Carmen Oroz is a San Luis, Ariz. native who is now a third-grade teacher in Tulsa, OK.
She's been a part of the protests since Monday, rallying with thousands of teachers, demanding higher wages and more money for education funding.
She said one job is not enough and hopes the legislature changes their mind soon before school is out for another week.
Carmen Oroz said, "It's just very challenging to learn with the few resources we have...some people also work multiple jobs. I myself work three jobs and I am not the only one."
Oroz is just one of the thousands of teachers that work more than one job to make ends meet.
"So I work my full-time teaching job, I also teach online and I deliver groceries to people," Oroz added.
Just last week, the Oklahoma state legislature approved a raise for the first time in 10 years giving teachers about $6,000 more a year, but educators demand more.
"Specifically for elementary schools, class manipulative for math for English, the students learn hands-on and we don't have those resources. We don't have the funds to go out and buy those things.

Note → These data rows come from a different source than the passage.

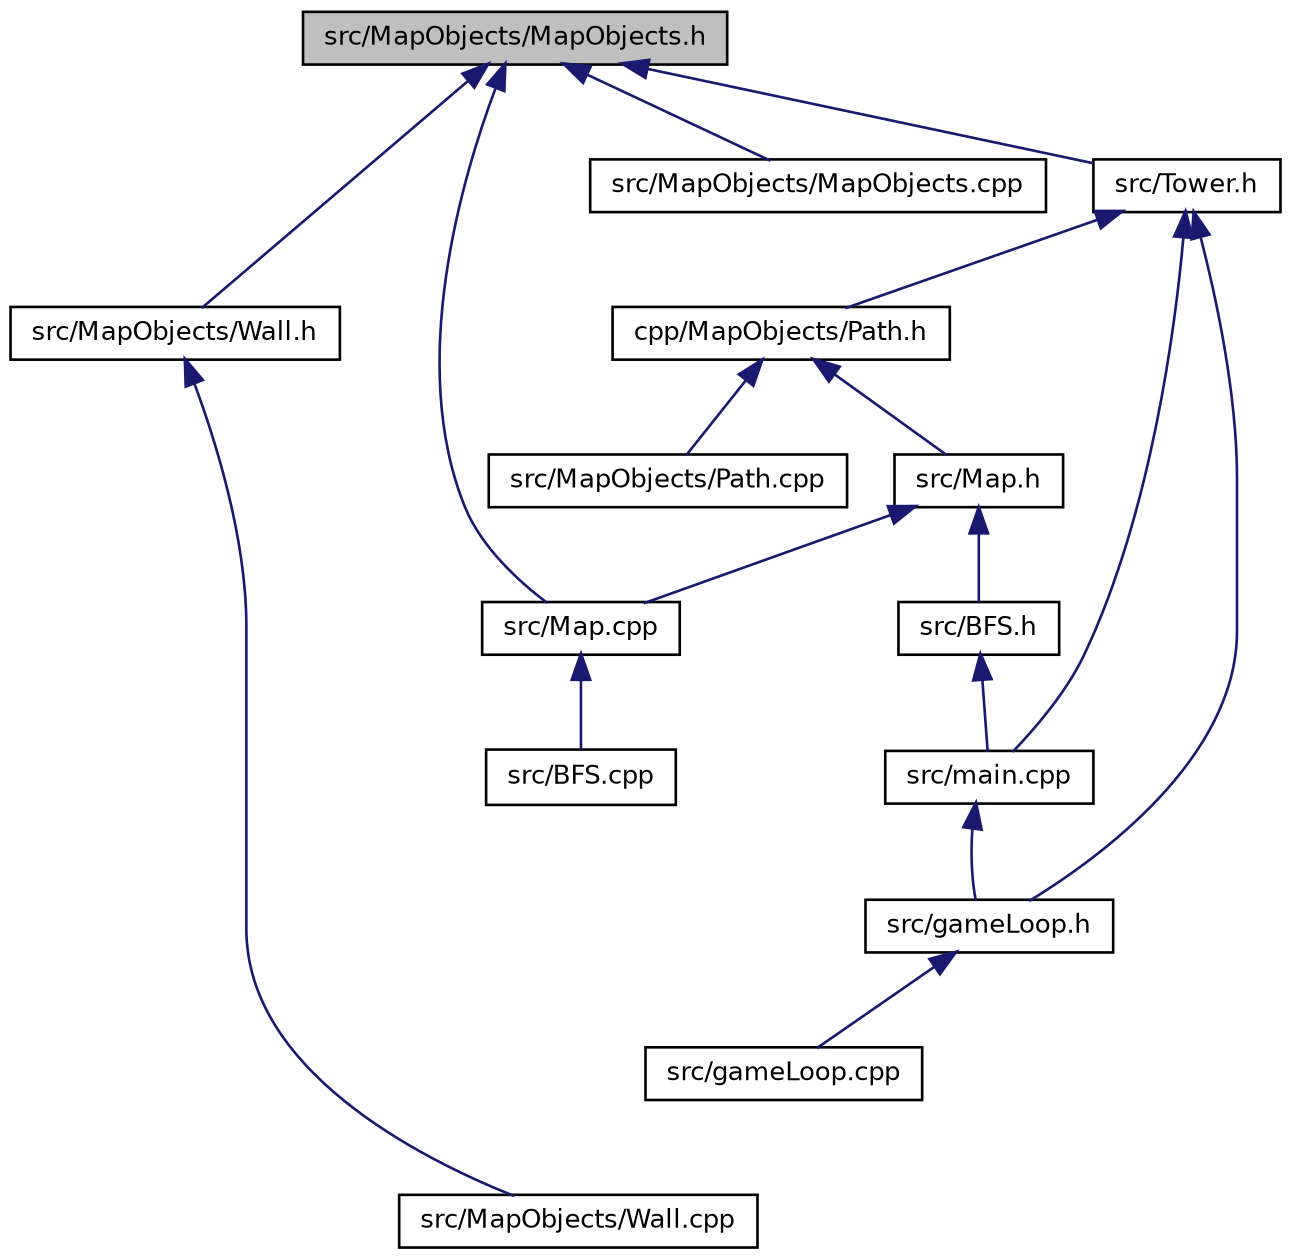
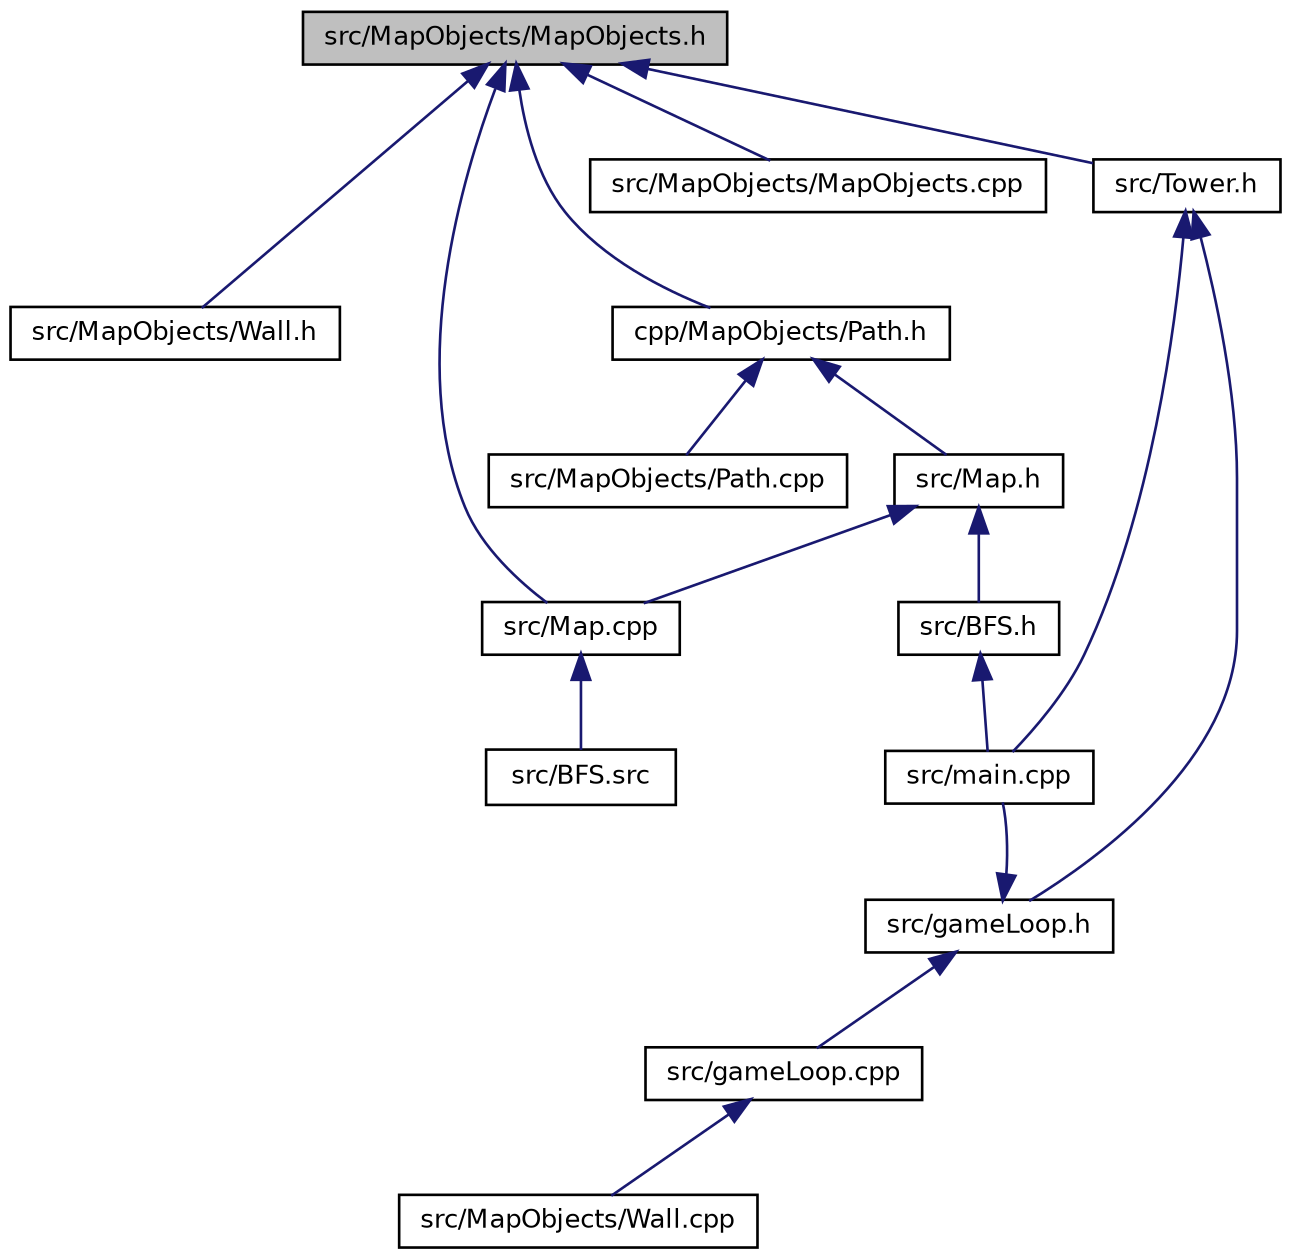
  digraph {
    node [color=black fillcolor=white fontname=Helvetica fontsize=10 shape=record style=filled]
    edge [color=midnightblue dir=back fontname=Helvetica fontsize=10 labelfontname=Helvetica labelfontsize=10 style=solid]
    n1 [fillcolor=grey75 fontcolor=black height=0.2 label="src/MapObjects/MapObjects.h" width=0.4]
    n2 [height=0.2 label="src/MapObjects/Wall.h" width=0.4]
    n3 [height=0.2 label="src/Tower.h" width=0.4]
    n4 [height=0.2 label="cpp/MapObjects/Path.h" width=0.4]
    n5 [height=0.2 label="src/MapObjects/MapObjects.cpp" width=0.4]
    n6 [height=0.2 label="src/Map.cpp" width=0.4]
    n7 [height=0.2 label="src/Map.h" width=0.4]
    n8 [height=0.2 label="src/BFS.h" width=0.4]
    n9 [height=0.2 label="src/MapObjects/Wall.cpp" width=0.4]
    n10 [height=0.2 label="src/main.cpp" width=0.4]
    n11 [height=0.2 label="src/gameLoop.h" width=0.4]
    n12 [height=0.2 label="src/MapObjects/Path.cpp" width=0.4]
-   n13 [height=0.2 label="src/BFS.cpp" width=0.4]
+   n13 [height=0.2 label="src/BFS.src" width=0.4]
    n14 [height=0.2 label="src/gameLoop.cpp" width=0.4]
    n1 -> n2
    n1 -> n3
-   n3 -> n4
+   n1 -> n4
    n1 -> n5
    n1 -> n6
-   n2 -> n9
+   n14 -> n9
    n3 -> n10
    n3 -> n11
    n4 -> n7
    n4 -> n12
    n6 -> n13
    n7 -> n6
    n7 -> n8
    n8 -> n10
-   n10 -> n11
+   n11 -> n10
    n11 -> n14
  }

A lot of teachers have to put in from their own pocket, their own paycheck and what we're asking is for funding to be consistent and to be there for the days to come."
Arizona, Kentucky and West Virginia are in the same boat, but some schools could be closed until the legislature comes to a decision.
Though school is out, some students are still preparing for state testing at local churches and YMCA's who are helping the communities by providing tutors.